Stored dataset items

━━━━━━

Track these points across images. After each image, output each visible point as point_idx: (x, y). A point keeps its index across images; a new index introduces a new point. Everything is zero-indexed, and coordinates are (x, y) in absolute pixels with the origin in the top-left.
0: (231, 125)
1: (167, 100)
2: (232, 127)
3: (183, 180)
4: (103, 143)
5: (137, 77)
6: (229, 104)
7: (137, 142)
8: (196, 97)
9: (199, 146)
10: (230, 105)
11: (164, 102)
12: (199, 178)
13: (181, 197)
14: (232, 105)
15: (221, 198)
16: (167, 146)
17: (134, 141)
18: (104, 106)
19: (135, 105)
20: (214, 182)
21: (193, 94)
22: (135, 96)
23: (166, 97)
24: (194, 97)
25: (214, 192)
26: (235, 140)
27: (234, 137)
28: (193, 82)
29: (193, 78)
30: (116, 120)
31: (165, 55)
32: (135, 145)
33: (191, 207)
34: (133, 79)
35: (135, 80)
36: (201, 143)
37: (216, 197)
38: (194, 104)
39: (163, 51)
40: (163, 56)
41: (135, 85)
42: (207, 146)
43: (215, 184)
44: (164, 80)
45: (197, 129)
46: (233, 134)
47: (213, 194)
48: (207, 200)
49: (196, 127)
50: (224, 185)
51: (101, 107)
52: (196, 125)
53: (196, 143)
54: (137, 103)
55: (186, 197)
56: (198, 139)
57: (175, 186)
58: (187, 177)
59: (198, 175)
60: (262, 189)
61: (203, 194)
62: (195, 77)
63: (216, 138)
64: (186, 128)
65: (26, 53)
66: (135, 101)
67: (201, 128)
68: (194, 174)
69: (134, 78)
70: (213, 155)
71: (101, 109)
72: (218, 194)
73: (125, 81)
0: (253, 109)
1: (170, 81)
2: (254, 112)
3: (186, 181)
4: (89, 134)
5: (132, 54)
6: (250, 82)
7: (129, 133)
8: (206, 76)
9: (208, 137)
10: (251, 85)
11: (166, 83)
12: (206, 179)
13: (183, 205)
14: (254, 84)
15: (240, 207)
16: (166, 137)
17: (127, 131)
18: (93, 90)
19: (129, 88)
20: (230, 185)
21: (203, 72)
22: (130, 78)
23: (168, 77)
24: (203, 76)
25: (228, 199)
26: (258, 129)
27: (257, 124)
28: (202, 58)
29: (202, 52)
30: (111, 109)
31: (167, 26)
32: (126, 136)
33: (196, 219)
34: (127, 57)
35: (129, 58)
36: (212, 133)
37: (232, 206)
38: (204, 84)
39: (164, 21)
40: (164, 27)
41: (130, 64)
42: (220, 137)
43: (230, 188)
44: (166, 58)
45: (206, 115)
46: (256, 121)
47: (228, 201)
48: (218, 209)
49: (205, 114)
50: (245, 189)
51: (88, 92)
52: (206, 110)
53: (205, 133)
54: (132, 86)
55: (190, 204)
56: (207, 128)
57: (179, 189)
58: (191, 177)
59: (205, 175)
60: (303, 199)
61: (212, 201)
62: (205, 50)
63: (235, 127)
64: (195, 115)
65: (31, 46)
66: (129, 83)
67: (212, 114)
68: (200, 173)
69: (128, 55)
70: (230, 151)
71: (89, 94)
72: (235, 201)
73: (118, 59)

━━━━━━

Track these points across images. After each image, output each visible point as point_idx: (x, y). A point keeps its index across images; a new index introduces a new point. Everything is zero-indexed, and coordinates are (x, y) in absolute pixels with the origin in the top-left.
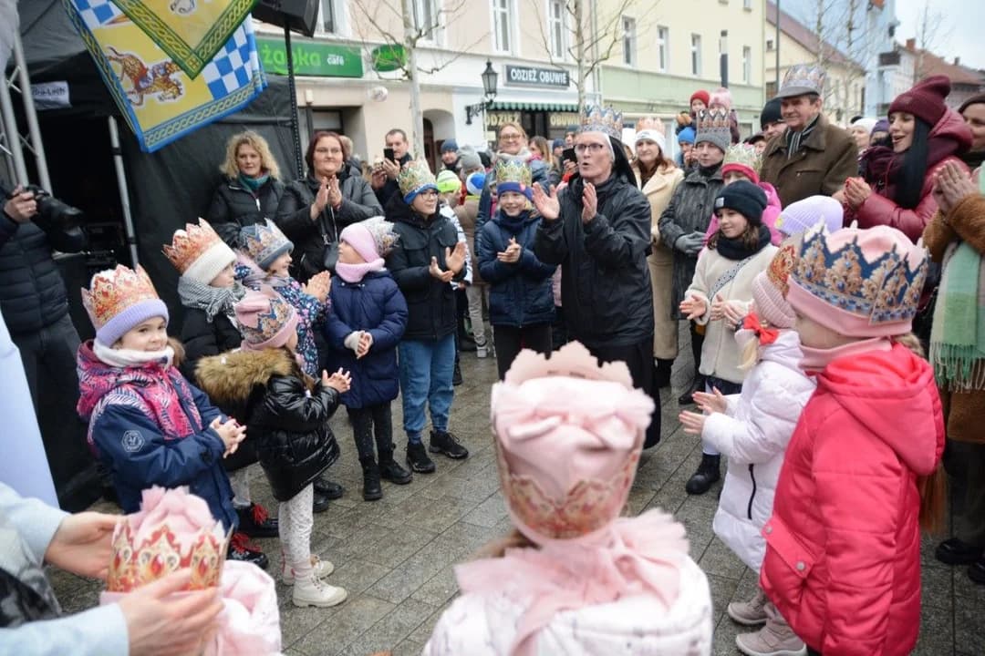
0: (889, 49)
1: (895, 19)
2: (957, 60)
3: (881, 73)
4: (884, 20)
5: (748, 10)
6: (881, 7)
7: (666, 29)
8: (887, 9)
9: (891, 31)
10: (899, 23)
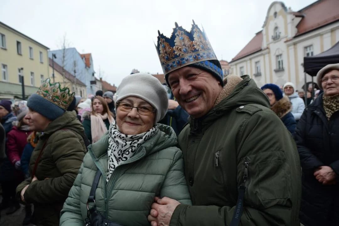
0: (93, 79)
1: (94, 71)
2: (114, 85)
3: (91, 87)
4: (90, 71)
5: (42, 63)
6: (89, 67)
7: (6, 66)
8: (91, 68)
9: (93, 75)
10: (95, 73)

━━━━━━

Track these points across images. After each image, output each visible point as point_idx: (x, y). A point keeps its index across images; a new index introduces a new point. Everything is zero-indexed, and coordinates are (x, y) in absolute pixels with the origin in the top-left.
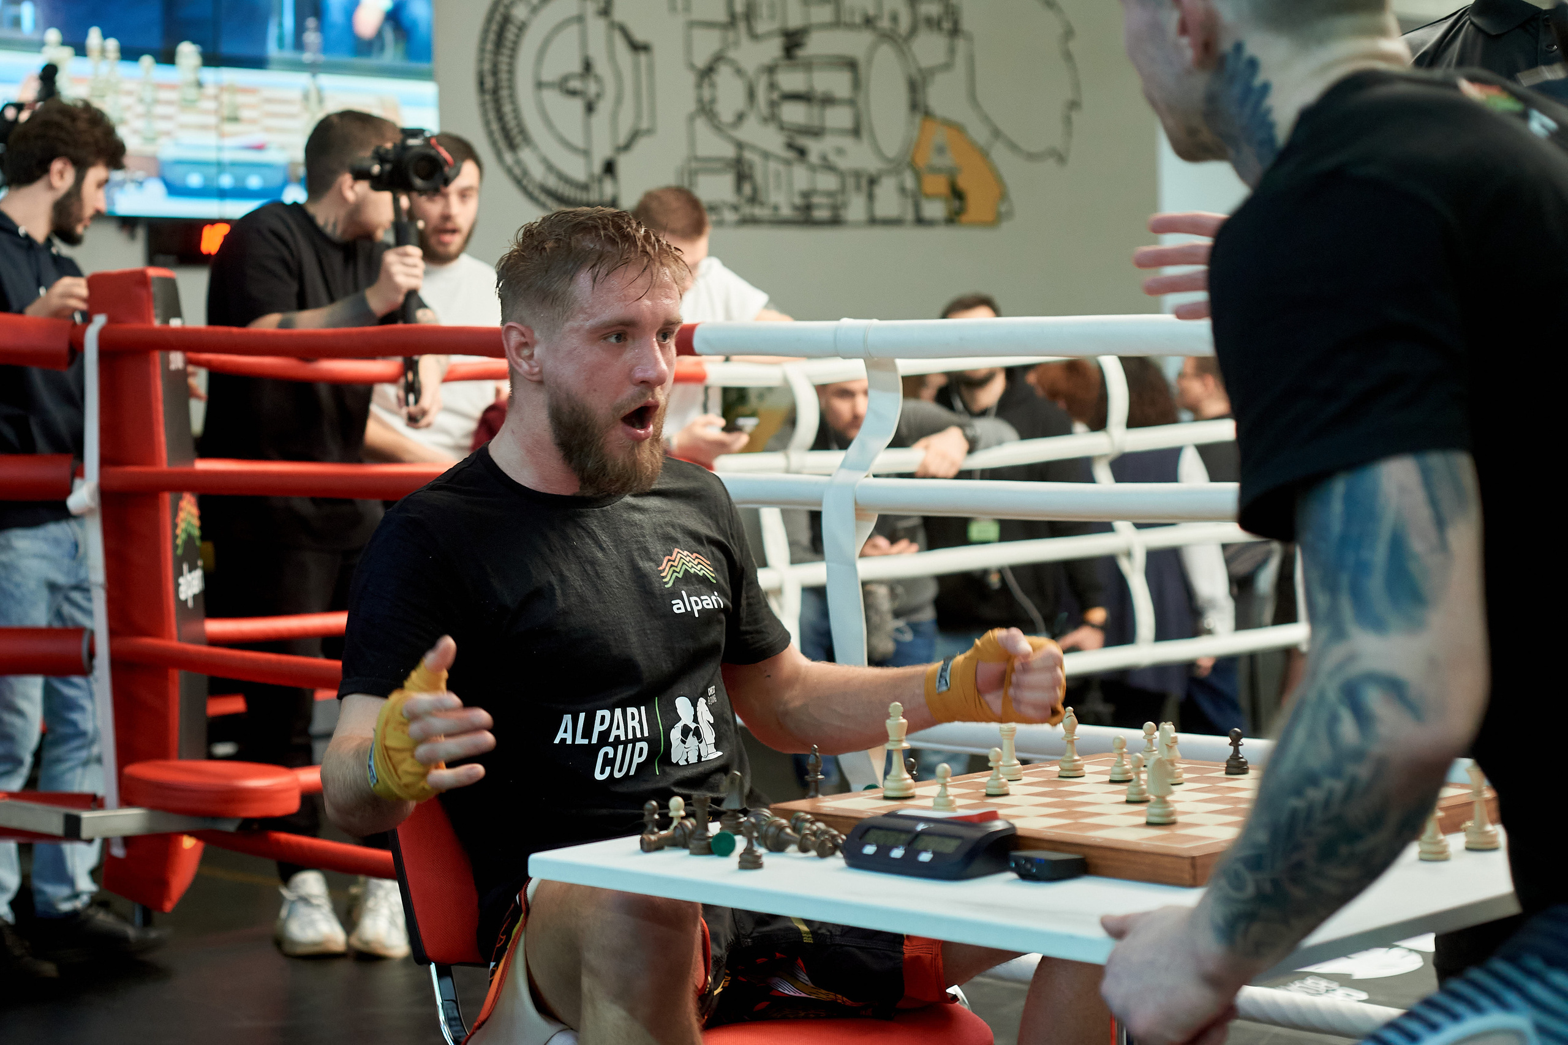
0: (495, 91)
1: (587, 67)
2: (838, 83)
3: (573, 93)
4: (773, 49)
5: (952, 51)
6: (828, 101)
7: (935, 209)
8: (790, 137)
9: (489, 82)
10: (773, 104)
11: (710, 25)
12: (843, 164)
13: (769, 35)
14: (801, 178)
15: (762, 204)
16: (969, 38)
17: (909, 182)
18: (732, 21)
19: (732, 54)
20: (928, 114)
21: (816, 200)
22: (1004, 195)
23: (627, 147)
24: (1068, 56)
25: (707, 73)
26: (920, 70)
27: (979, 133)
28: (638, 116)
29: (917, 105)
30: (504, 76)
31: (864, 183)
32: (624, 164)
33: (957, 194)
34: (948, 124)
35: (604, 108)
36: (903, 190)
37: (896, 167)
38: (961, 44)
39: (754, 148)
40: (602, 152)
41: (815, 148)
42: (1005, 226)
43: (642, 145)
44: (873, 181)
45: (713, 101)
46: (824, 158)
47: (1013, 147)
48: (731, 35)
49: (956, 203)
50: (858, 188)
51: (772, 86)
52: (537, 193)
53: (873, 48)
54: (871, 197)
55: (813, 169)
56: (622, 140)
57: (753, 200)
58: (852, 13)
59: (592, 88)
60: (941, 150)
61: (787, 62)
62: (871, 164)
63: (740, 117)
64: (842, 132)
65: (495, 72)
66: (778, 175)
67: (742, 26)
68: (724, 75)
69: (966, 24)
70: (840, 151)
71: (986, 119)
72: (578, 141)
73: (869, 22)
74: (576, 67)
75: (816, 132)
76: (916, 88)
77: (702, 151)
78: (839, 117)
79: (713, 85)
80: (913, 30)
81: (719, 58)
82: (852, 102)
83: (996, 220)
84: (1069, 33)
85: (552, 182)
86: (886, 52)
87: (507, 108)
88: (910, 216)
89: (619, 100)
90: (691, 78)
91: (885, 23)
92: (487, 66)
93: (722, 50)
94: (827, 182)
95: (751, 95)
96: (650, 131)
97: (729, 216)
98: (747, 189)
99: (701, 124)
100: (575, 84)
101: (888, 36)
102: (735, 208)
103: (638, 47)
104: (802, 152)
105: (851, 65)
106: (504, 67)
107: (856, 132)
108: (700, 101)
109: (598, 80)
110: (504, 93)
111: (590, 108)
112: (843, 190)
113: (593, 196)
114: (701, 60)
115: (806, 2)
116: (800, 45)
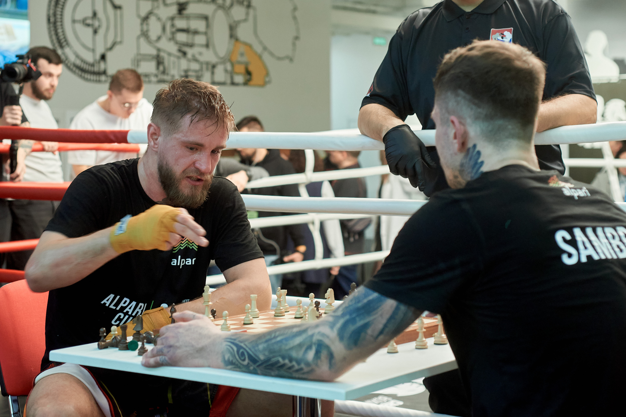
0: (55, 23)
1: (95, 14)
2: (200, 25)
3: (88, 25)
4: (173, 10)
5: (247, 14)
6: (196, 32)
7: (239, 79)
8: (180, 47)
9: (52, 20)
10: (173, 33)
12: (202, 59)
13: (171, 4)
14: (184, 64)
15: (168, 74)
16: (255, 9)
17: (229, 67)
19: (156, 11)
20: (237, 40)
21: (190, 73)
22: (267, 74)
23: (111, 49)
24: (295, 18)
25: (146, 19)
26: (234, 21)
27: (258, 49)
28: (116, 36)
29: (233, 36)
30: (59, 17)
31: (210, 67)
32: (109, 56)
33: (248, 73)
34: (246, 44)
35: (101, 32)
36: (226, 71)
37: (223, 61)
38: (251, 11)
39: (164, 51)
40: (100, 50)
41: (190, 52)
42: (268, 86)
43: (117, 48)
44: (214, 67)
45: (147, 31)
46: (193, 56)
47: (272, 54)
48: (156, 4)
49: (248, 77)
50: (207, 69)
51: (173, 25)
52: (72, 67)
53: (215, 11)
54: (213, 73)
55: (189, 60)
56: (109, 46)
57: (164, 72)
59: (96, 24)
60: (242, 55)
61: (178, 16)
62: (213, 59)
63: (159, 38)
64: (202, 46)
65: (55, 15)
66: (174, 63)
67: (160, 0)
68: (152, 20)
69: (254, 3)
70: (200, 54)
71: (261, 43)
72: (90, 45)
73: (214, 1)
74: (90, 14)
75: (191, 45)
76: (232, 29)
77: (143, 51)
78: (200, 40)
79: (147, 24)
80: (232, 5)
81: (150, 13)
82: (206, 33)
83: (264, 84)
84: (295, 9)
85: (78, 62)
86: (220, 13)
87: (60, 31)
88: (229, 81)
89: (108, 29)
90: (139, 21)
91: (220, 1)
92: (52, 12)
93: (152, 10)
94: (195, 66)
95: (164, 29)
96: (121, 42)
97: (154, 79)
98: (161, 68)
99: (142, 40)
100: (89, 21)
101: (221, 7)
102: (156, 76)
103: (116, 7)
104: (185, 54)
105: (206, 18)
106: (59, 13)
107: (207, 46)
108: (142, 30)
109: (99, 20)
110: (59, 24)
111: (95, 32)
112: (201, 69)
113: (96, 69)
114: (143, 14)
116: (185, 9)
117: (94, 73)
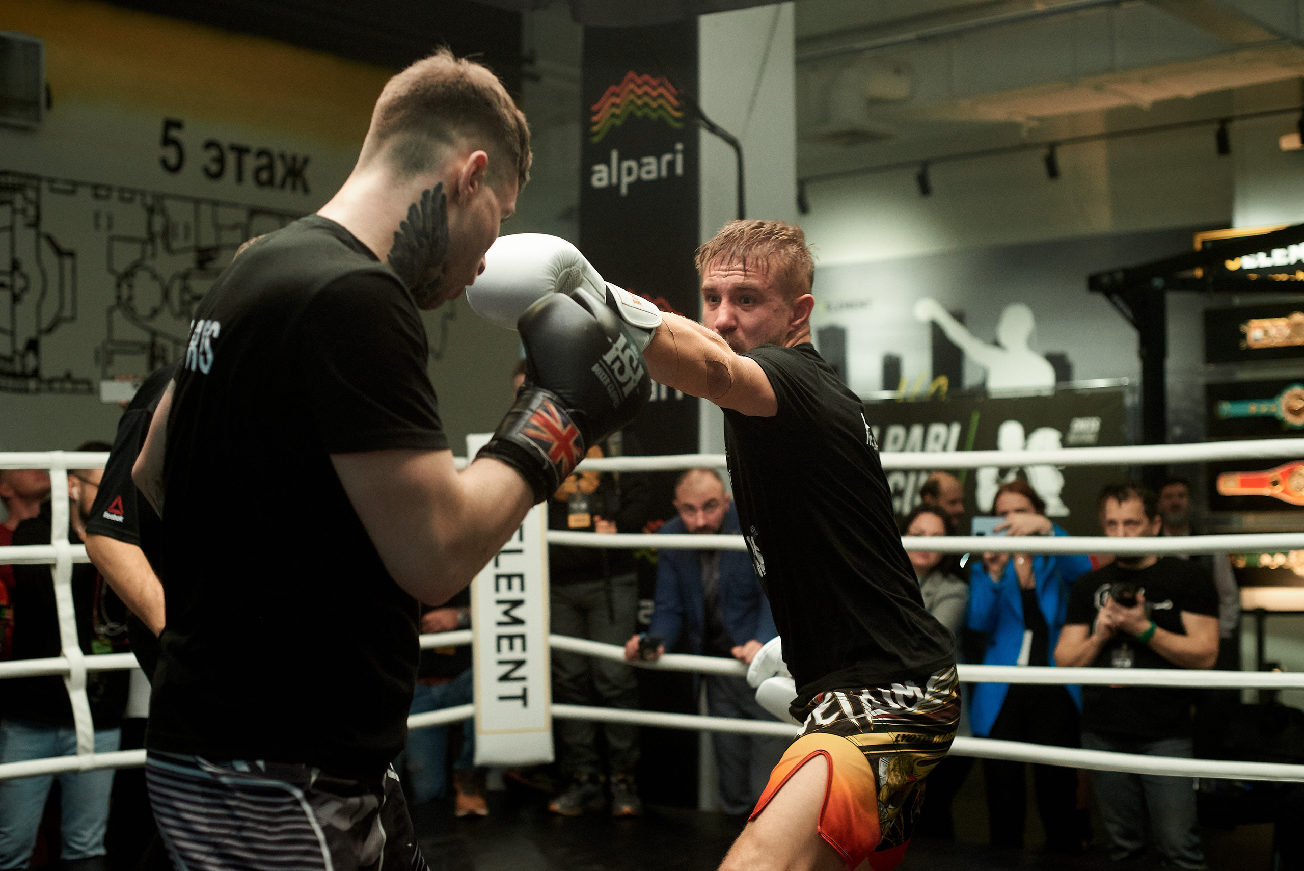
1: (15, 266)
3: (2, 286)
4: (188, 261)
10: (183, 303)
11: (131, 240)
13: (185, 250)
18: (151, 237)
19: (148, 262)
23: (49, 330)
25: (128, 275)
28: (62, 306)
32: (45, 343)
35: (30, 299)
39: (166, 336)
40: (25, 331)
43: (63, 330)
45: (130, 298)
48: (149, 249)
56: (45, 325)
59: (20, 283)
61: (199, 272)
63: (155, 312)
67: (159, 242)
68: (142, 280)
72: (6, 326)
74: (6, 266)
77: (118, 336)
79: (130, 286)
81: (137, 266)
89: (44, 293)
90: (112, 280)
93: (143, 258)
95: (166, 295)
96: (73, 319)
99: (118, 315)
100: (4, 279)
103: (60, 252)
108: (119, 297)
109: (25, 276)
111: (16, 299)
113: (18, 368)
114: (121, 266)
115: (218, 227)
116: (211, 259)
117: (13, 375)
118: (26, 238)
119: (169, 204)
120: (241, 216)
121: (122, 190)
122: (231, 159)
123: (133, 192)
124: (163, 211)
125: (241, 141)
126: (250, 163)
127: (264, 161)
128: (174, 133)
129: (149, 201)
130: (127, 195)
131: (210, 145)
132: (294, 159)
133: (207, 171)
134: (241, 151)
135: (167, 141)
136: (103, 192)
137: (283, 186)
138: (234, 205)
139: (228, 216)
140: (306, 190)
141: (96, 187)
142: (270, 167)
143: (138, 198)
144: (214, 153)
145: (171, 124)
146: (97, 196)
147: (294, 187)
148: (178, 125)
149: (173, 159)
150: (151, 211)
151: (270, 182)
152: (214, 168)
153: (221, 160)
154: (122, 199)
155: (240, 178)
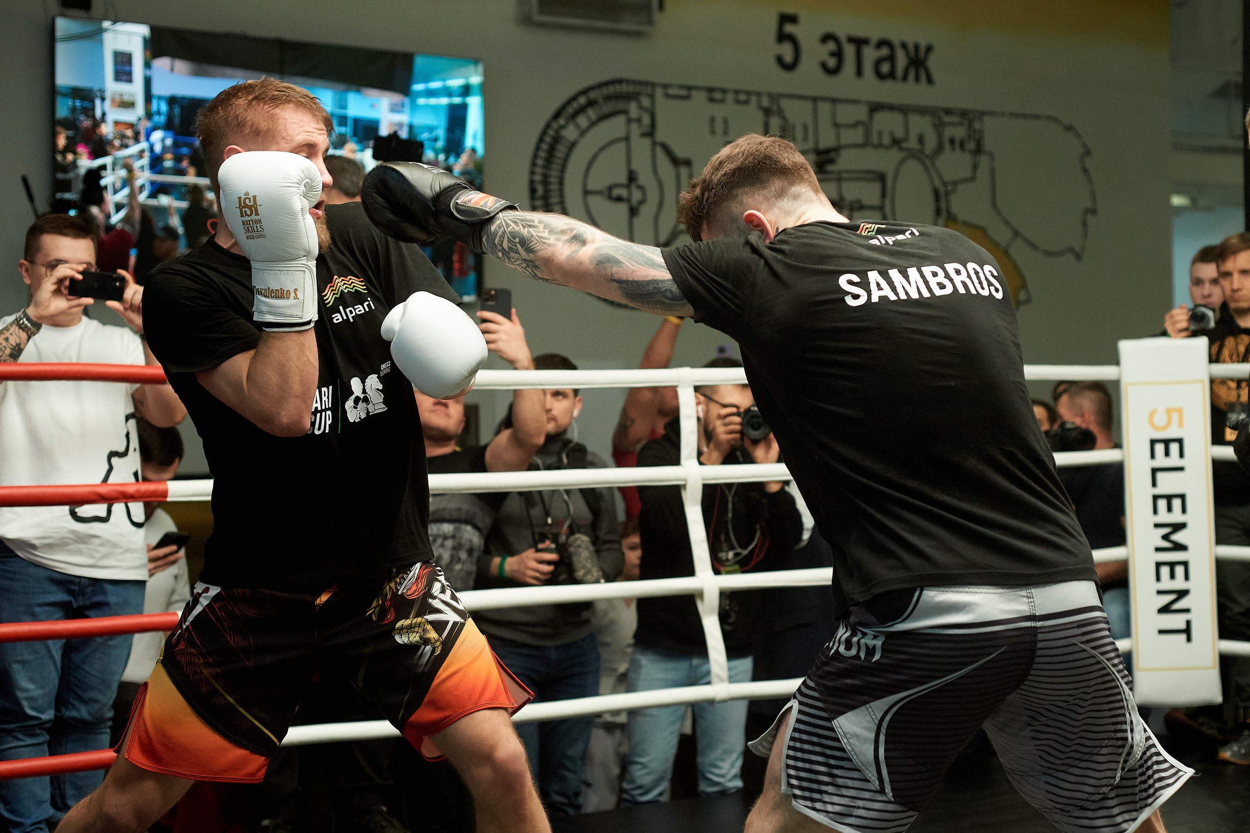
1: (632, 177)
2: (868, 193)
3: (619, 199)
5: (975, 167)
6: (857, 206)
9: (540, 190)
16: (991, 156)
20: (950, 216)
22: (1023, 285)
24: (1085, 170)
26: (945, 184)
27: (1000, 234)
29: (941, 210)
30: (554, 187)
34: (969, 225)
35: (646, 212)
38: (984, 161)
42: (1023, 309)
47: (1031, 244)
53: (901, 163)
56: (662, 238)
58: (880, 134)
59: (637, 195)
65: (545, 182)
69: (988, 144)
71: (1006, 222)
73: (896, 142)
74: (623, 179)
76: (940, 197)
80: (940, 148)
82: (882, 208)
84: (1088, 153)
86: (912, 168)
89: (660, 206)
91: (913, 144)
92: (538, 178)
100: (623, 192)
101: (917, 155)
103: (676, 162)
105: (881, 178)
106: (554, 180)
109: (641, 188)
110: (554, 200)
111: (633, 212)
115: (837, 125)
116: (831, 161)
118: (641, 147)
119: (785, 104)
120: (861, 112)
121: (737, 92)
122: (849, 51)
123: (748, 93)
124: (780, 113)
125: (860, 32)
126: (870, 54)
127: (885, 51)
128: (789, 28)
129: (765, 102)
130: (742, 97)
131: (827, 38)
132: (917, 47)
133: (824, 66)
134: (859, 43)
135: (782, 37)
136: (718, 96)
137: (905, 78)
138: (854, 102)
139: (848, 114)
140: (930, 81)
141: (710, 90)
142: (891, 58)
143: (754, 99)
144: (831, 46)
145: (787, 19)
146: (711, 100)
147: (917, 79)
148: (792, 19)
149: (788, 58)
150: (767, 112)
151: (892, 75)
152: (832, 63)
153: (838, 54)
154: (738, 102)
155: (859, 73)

━━━━━━

Reproduce the part of the items that opens with the line containing "118: (26, 238)" and closes with the line containing "26: (945, 184)", substituting "(294, 160)" for "(294, 159)" and leaving everything else unchanged. Leave the pictures out of your answer.

**Answer to this problem**
118: (26, 238)
119: (169, 204)
120: (241, 216)
121: (122, 190)
122: (231, 159)
123: (133, 192)
124: (163, 211)
125: (241, 141)
126: (250, 163)
127: (264, 161)
128: (174, 133)
129: (149, 201)
130: (127, 195)
131: (210, 145)
132: (294, 160)
133: (207, 171)
134: (241, 151)
135: (167, 141)
136: (103, 192)
137: (283, 186)
138: (234, 205)
139: (228, 216)
140: (306, 190)
141: (96, 187)
142: (270, 167)
143: (138, 198)
144: (214, 153)
145: (171, 124)
146: (97, 196)
147: (294, 187)
148: (178, 125)
149: (173, 159)
150: (151, 211)
151: (270, 182)
152: (214, 168)
153: (221, 160)
154: (122, 199)
155: (240, 178)
1: (632, 177)
2: (868, 193)
3: (619, 199)
5: (975, 167)
6: (857, 206)
9: (540, 190)
16: (991, 156)
20: (950, 216)
22: (1023, 285)
24: (1085, 170)
26: (945, 184)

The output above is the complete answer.